Alter residue contact energies

If desired, a file break.dat can be provided, which contains a list of residues whose pairwise contact energies (delEmax) will be scaled by a specified value. Each line contains one residue index (corresponding to simulated sequence) in the first column and one scaling factor in the second column. For example, to reduce all contact energies for residue 30 by 90 %, break.dat would have one line with “30 0.1”. break.dat is created automatically by setting BREAK=True, however, the user may specify any desired residues and scaling factors by including break.dat in a batch run.

Set up AllosMod protocol

Once all the input files are prepared, run allosmod setup in the directory containing them.
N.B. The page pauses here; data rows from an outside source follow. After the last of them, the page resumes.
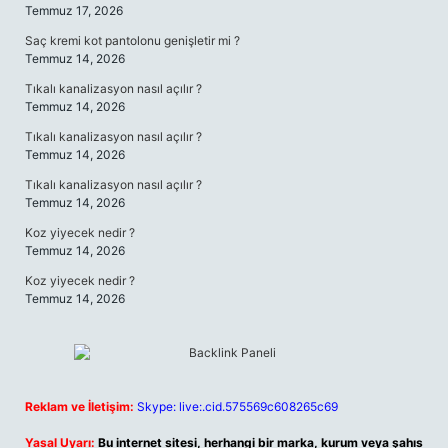
Temmuz 17, 2026
Saç kremi kot pantolonu genişletir mi ?
Temmuz 14, 2026
Tıkalı kanalizasyon nasıl açılır ?
Temmuz 14, 2026
Tıkalı kanalizasyon nasıl açılır ?
Temmuz 14, 2026
Tıkalı kanalizasyon nasıl açılır ?
Temmuz 14, 2026
Koz yiyecek nedir ?
Temmuz 14, 2026
Koz yiyecek nedir ?
Temmuz 14, 2026
Reklam ve İletişim:
Skype: live:.cid.575569c608265c69
Yasal Uyarı:
Bu internet sitesi, herhangi bir marka, kurum veya şahıs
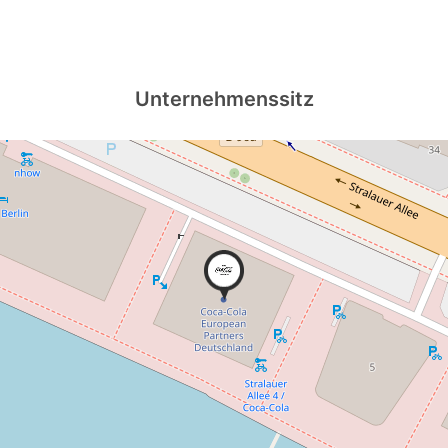
Unternehmenssitz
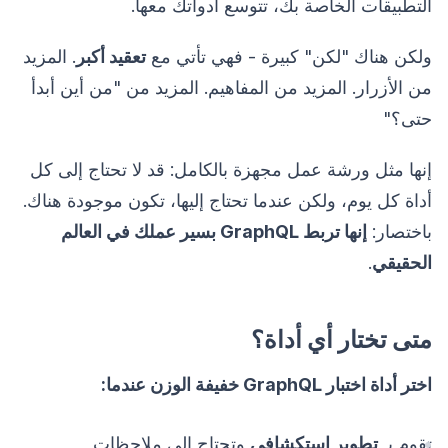
التطبيقات الخاصة بك، تتوسع أدواتك معها.
ولكن هناك "لكن" كبيرة - فهي تأتي مع
تعقيد أكبر
. المزيد
من الأزرار. المزيد من المفاهيم. المزيد من "من أين أبدأ
حتى؟"
إنها مثل ورشة عمل مجهزة بالكامل: قد لا تحتاج إلى كل
أداة كل يوم، ولكن عندما تحتاج إليها، تكون موجودة هناك.
باختصار:
إنها تربط GraphQL بسير عملك في العالم
الحقيقي
.
متى تختار أي أداة؟
اختر أداة اختبار GraphQL خفيفة الوزن عندما:
تقوم بـ
تطوير استكشافي
وتحتاج إلى ملاحظات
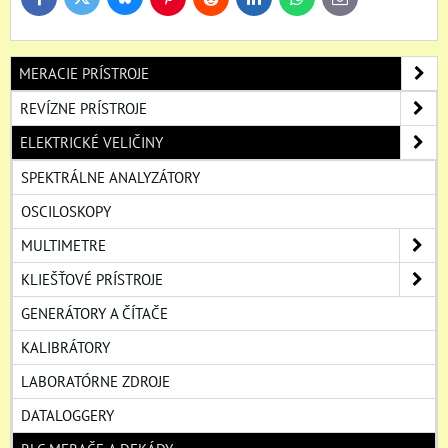
Bluesky
Twitter
Facebook
Pinterest
Reddit
LinkedIn
WhatsApp
E-
mail
MERACIE PRÍSTROJE
REVÍZNE PRÍSTROJE
ELEKTRICKÉ VELIČINY
SPEKTRÁLNE ANALYZÁTORY
OSCILOSKOPY
MULTIMETRE
KLIEŠŤOVÉ PRÍSTROJE
GENERÁTORY A ČÍTAČE
KALIBRÁTORY
LABORATÓRNE ZDROJE
DATALOGGERY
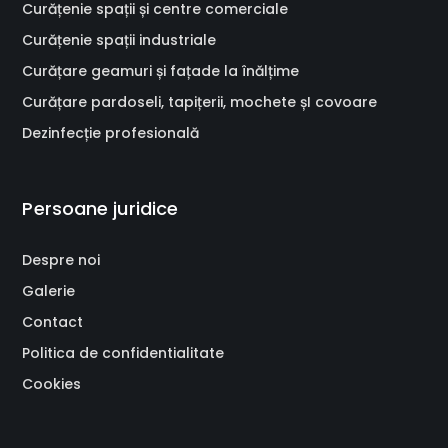
Curățenie spații și centre comerciale
Curățenie spații industriale
Curățare geamuri și fațade la înălțime
Curățare pardoseli, tapițerii, mochete șI covoare
Dezinfecție profesională
Persoane juridice
Despre noi
Galerie
Contact
Politica de confidentialitate
Cookies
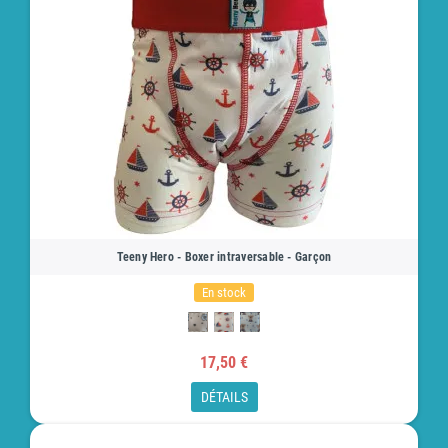
Teeny Hero - Boxer intraversable - Garçon
En stock
17,50 €
DÉTAILS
The allosmod command line tool provides many subfunctions (use allosmod help to list them all). allosmod setup will check the input files for problems, and if they all look OK, it will generate a script file called qsub.sh. This script can be run on any Linux machine, although it is intended to be run on an SGE cluster using something like qsub -S /bin/sh -l arch=linux-x64 -cwd -t 1-N qsub.sh, where N is the value of NRUNS in input.dat.

This script file will set up the AllosMod landscape. If SAMPLING in input.dat is set to ‘simulation’ (the default) MODELLER input files are generated. These can then be run to perform the simulation. Otherwise, the sampling is performed by qsub.sh itself.